(Machine-readable hardware designs)

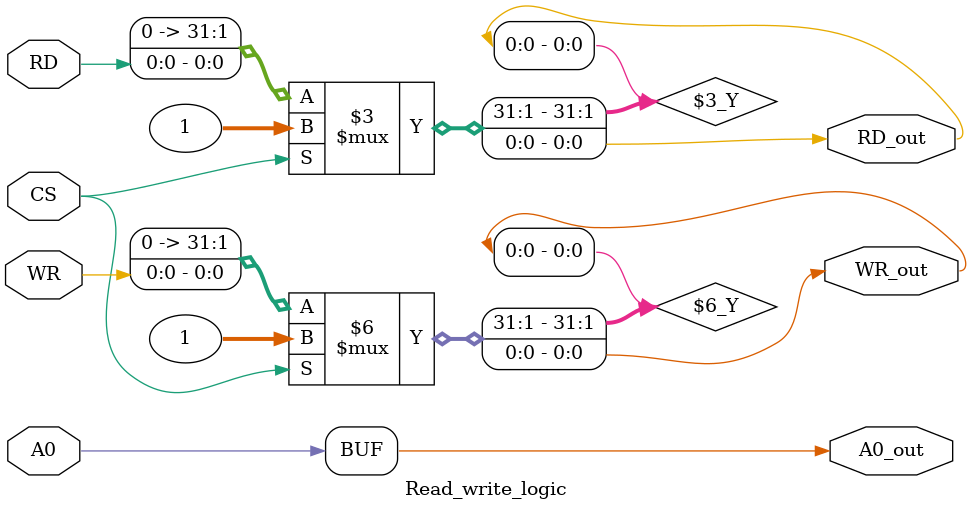
<source format=v>
module Read_write_logic (RD, WR, A0, CS, WR_out, RD_out, A0_out);

    input RD, WR, A0, CS;
    output RD_out, A0_out, WR_out;

    assign RD_out = (~CS) ? RD : 1;
    assign WR_out = (~CS) ? WR : 1;
    assign A0_out = A0;

endmodule
</source>
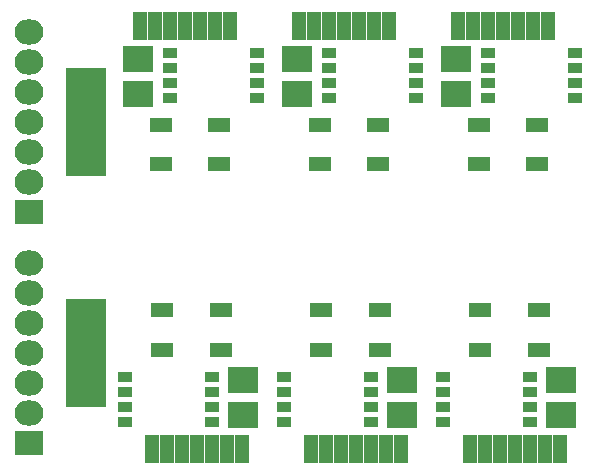
<source format=gts>
G04 #@! TF.FileFunction,Soldermask,Top*
%FSLAX46Y46*%
G04 Gerber Fmt 4.6, Leading zero omitted, Abs format (unit mm)*
G04 Created by KiCad (PCBNEW 4.0.4+e1-6308~48~ubuntu16.04.1-stable) date Mon Nov 28 22:29:59 2016*
%MOMM*%
%LPD*%
G01*
G04 APERTURE LIST*
%ADD10C,0.100000*%
%ADD11R,1.250000X0.880000*%
%ADD12R,1.924000X1.300000*%
%ADD13R,1.300000X2.400000*%
%ADD14R,2.630000X2.200000*%
%ADD15R,3.400000X1.500000*%
%ADD16R,2.432000X2.127200*%
%ADD17O,2.432000X2.127200*%
G04 APERTURE END LIST*
D10*
D11*
X134874000Y-138430000D03*
X134874000Y-139700000D03*
X134874000Y-140970000D03*
X134874000Y-142240000D03*
X142240000Y-138430000D03*
X142240000Y-139700000D03*
X142240000Y-140970000D03*
X142240000Y-142240000D03*
D12*
X143002000Y-136144000D03*
X143002000Y-132778500D03*
X138049000Y-136144000D03*
X138049000Y-132778500D03*
D13*
X137160000Y-144526000D03*
X138430000Y-144526000D03*
X139700000Y-144526000D03*
X140970000Y-144526000D03*
X142240000Y-144526000D03*
X143510000Y-144526000D03*
X144780000Y-144526000D03*
D14*
X144907000Y-141668000D03*
X144907000Y-138748000D03*
D11*
X161798000Y-138430000D03*
X161798000Y-139700000D03*
X161798000Y-140970000D03*
X161798000Y-142240000D03*
X169164000Y-138430000D03*
X169164000Y-139700000D03*
X169164000Y-140970000D03*
X169164000Y-142240000D03*
D12*
X169926000Y-136144000D03*
X169926000Y-132778500D03*
X164973000Y-136144000D03*
X164973000Y-132778500D03*
D13*
X164084000Y-144526000D03*
X165354000Y-144526000D03*
X166624000Y-144526000D03*
X167894000Y-144526000D03*
X169164000Y-144526000D03*
X170434000Y-144526000D03*
X171704000Y-144526000D03*
D14*
X171831000Y-141668000D03*
X171831000Y-138748000D03*
D15*
X131588000Y-140208000D03*
X131588000Y-138938000D03*
X131588000Y-137668000D03*
X131588000Y-136398000D03*
X131588000Y-135128000D03*
X131588000Y-133858000D03*
X131588000Y-132588000D03*
D16*
X126746000Y-124460000D03*
D17*
X126746000Y-121920000D03*
X126746000Y-119380000D03*
X126746000Y-116840000D03*
X126746000Y-114300000D03*
X126746000Y-111760000D03*
X126746000Y-109220000D03*
D15*
X131588000Y-120650000D03*
X131588000Y-119380000D03*
X131588000Y-118110000D03*
X131588000Y-116840000D03*
X131588000Y-115570000D03*
X131588000Y-114300000D03*
X131588000Y-113030000D03*
D16*
X126746000Y-144018000D03*
D17*
X126746000Y-141478000D03*
X126746000Y-138938000D03*
X126746000Y-136398000D03*
X126746000Y-133858000D03*
X126746000Y-131318000D03*
X126746000Y-128778000D03*
D14*
X136017000Y-111570000D03*
X136017000Y-114490000D03*
D13*
X143764000Y-108712000D03*
X142494000Y-108712000D03*
X141224000Y-108712000D03*
X139954000Y-108712000D03*
X138684000Y-108712000D03*
X137414000Y-108712000D03*
X136144000Y-108712000D03*
D12*
X137922000Y-117094000D03*
X137922000Y-120459500D03*
X142875000Y-117094000D03*
X142875000Y-120459500D03*
D11*
X146050000Y-114808000D03*
X146050000Y-113538000D03*
X146050000Y-112268000D03*
X146050000Y-110998000D03*
X138684000Y-114808000D03*
X138684000Y-113538000D03*
X138684000Y-112268000D03*
X138684000Y-110998000D03*
D14*
X149479000Y-111570000D03*
X149479000Y-114490000D03*
D13*
X157226000Y-108712000D03*
X155956000Y-108712000D03*
X154686000Y-108712000D03*
X153416000Y-108712000D03*
X152146000Y-108712000D03*
X150876000Y-108712000D03*
X149606000Y-108712000D03*
D12*
X151384000Y-117094000D03*
X151384000Y-120459500D03*
X156337000Y-117094000D03*
X156337000Y-120459500D03*
D11*
X159512000Y-114808000D03*
X159512000Y-113538000D03*
X159512000Y-112268000D03*
X159512000Y-110998000D03*
X152146000Y-114808000D03*
X152146000Y-113538000D03*
X152146000Y-112268000D03*
X152146000Y-110998000D03*
D14*
X162941000Y-111570000D03*
X162941000Y-114490000D03*
D13*
X170688000Y-108712000D03*
X169418000Y-108712000D03*
X168148000Y-108712000D03*
X166878000Y-108712000D03*
X165608000Y-108712000D03*
X164338000Y-108712000D03*
X163068000Y-108712000D03*
D12*
X164846000Y-117094000D03*
X164846000Y-120459500D03*
X169799000Y-117094000D03*
X169799000Y-120459500D03*
D11*
X172974000Y-114808000D03*
X172974000Y-113538000D03*
X172974000Y-112268000D03*
X172974000Y-110998000D03*
X165608000Y-114808000D03*
X165608000Y-113538000D03*
X165608000Y-112268000D03*
X165608000Y-110998000D03*
D14*
X149479000Y-111570000D03*
X149479000Y-114490000D03*
D13*
X157226000Y-108712000D03*
X155956000Y-108712000D03*
X154686000Y-108712000D03*
X153416000Y-108712000D03*
X152146000Y-108712000D03*
X150876000Y-108712000D03*
X149606000Y-108712000D03*
D12*
X151384000Y-117094000D03*
X151384000Y-120459500D03*
X156337000Y-117094000D03*
X156337000Y-120459500D03*
D11*
X159512000Y-114808000D03*
X159512000Y-113538000D03*
X159512000Y-112268000D03*
X159512000Y-110998000D03*
X152146000Y-114808000D03*
X152146000Y-113538000D03*
X152146000Y-112268000D03*
X152146000Y-110998000D03*
D14*
X158369000Y-141668000D03*
X158369000Y-138748000D03*
D13*
X150622000Y-144526000D03*
X151892000Y-144526000D03*
X153162000Y-144526000D03*
X154432000Y-144526000D03*
X155702000Y-144526000D03*
X156972000Y-144526000D03*
X158242000Y-144526000D03*
D12*
X156464000Y-136144000D03*
X156464000Y-132778500D03*
X151511000Y-136144000D03*
X151511000Y-132778500D03*
D11*
X148336000Y-138430000D03*
X148336000Y-139700000D03*
X148336000Y-140970000D03*
X148336000Y-142240000D03*
X155702000Y-138430000D03*
X155702000Y-139700000D03*
X155702000Y-140970000D03*
X155702000Y-142240000D03*
M02*

</source>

• **INSTRUCTIONS FOR THE TASK**: All lines above that contain "assign" are required in the answer.

• **RESPONSE TO THE TASK**:
    assign RD_out = (~CS) ? RD : 1;
    assign WR_out = (~CS) ? WR : 1;
    assign A0_out = A0;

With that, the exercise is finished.